Why Apple Is Appealing a Probe by the UK’s Competition Watchdog

Technology giant Apple has filed an appeal against an investigation by Britain’s competition watchdog into the dominance of its mobile browsers in the cloud gaming market.

Last November, the Competition and Markets Authority (CMA), Britain’s competition regulator, launched a full investigation into cloud gaming and mobile browsers on concerns about restrictions by iPhone-maker Apple and Google.

U.S. tech giants, including Google’s owner Alphabet and Apple, are drawing increasing attention from competition regulators in Brussels, London and elsewhere.

Lawyers representing Apple said in a notice filed with the Competition Appeal Tribunal on Friday that the CMA’s investigation should be reviewed. In its argument, lawyers said that the CMA had missed timing requirements linked to the launch of an investigation.

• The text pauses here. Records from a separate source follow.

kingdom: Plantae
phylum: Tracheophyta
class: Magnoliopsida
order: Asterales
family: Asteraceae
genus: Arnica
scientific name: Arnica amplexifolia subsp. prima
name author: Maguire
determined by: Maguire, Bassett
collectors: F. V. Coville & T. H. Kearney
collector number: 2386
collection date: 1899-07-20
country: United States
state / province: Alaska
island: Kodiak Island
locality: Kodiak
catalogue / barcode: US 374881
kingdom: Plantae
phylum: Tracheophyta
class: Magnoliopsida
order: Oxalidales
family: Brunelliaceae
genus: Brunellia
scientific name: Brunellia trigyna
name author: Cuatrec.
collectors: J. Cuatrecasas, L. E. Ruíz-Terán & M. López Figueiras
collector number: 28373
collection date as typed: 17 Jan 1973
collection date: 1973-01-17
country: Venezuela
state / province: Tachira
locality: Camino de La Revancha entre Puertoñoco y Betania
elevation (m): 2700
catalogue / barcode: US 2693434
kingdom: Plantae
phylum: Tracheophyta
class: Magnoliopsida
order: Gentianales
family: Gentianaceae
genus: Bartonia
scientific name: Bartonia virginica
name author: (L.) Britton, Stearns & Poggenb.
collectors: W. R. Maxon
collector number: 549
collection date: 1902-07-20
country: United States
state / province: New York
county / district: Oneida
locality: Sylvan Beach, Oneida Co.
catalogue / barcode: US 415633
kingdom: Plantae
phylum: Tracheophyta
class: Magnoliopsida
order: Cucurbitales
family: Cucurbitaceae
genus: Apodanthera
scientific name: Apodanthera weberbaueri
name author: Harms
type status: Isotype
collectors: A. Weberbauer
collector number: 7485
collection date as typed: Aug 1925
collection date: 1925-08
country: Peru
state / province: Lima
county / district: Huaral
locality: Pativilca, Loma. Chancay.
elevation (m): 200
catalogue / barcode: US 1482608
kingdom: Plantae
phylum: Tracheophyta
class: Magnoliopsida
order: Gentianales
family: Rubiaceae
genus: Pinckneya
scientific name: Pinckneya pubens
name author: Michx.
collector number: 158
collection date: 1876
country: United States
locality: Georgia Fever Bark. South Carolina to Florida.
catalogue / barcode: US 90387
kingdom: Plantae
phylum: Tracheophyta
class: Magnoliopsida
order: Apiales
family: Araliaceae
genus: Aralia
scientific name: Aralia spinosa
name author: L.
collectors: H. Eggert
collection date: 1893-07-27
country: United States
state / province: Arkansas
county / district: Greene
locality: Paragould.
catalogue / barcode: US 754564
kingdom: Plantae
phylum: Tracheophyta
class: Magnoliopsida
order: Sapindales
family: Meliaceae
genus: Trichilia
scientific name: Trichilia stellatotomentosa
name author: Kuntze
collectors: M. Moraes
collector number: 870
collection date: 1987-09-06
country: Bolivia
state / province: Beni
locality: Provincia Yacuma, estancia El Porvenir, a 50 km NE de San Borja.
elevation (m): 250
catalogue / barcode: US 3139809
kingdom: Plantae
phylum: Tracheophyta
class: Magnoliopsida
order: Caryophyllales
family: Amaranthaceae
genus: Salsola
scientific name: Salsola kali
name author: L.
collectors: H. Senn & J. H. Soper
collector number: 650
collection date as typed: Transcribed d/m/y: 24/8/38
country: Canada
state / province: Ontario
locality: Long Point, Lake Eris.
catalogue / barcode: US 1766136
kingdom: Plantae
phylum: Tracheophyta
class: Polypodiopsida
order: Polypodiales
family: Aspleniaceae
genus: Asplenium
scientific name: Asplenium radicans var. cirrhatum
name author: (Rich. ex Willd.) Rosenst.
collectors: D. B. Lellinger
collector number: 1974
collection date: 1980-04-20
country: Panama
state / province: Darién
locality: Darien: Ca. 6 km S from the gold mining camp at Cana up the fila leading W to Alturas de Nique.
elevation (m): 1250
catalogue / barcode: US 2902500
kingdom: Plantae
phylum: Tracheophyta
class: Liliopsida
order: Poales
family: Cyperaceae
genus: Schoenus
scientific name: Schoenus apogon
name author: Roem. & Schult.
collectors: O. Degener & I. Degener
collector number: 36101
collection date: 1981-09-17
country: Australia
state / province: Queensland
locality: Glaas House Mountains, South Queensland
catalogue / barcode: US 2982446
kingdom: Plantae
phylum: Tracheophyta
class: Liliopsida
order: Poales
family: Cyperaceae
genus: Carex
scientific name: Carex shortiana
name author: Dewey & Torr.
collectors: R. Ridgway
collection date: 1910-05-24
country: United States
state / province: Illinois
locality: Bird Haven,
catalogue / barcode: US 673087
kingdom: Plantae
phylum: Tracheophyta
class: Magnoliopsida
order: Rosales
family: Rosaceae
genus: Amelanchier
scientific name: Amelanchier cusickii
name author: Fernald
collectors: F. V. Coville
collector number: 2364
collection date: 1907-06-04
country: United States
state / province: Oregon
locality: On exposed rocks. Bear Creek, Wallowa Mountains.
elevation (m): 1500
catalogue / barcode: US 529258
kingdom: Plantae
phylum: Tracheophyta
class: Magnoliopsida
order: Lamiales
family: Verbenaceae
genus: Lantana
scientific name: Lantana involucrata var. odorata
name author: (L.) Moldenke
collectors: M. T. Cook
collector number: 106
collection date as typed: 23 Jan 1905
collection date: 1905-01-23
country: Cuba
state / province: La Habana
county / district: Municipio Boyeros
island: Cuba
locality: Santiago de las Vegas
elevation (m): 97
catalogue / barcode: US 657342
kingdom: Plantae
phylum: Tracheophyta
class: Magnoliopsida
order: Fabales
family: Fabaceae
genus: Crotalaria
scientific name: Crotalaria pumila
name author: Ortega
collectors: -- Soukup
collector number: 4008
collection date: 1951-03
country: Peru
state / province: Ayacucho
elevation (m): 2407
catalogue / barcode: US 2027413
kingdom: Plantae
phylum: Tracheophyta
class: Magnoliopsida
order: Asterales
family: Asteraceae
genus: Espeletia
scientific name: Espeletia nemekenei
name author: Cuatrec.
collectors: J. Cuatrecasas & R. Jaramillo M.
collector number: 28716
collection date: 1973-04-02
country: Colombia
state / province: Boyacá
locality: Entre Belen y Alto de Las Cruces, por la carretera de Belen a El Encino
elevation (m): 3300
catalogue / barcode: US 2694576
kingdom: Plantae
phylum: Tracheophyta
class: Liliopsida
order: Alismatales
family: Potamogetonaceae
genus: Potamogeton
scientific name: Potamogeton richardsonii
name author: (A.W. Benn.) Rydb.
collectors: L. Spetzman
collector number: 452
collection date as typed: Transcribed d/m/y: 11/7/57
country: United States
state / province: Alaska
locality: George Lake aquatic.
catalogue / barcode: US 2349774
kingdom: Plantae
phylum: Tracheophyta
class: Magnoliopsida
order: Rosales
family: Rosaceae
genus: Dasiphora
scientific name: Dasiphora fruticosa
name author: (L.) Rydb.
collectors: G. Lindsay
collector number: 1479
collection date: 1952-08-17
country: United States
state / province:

“Apple seeks 1) an Order that the MIR Decision is quashed. 2) a declaration that the MIR Decision and market investigation purportedly launched by reference to it are invalid and of no legal effect,” the filing with the Appeal Tribunal showed.

Responding to the appeal, the CMA said on Friday it would defend its position and continue to progress its work in line with the statutory timetable.

“We opened this investigation to make sure that UK consumers get a better choice of mobile web services and that UK developers can invest in innovative mobile content and services,” the CMA said in an emailed statement.

There is due to be a preliminary hearing on the matter on Tuesday, according to the Competition Appeal Tribunal website.

Back in November 2022, the CMA said responses to its consultation from June revealed “substantial support” for a fuller investigation into the matter and how Apple restricts cloud gaming through its app store.

“Many UK businesses and web developers tell us they feel that they are being held back by restrictions set by Apple and Google,” said Sarah Cardell, interim chief executive of the CMA, in a statement at the time.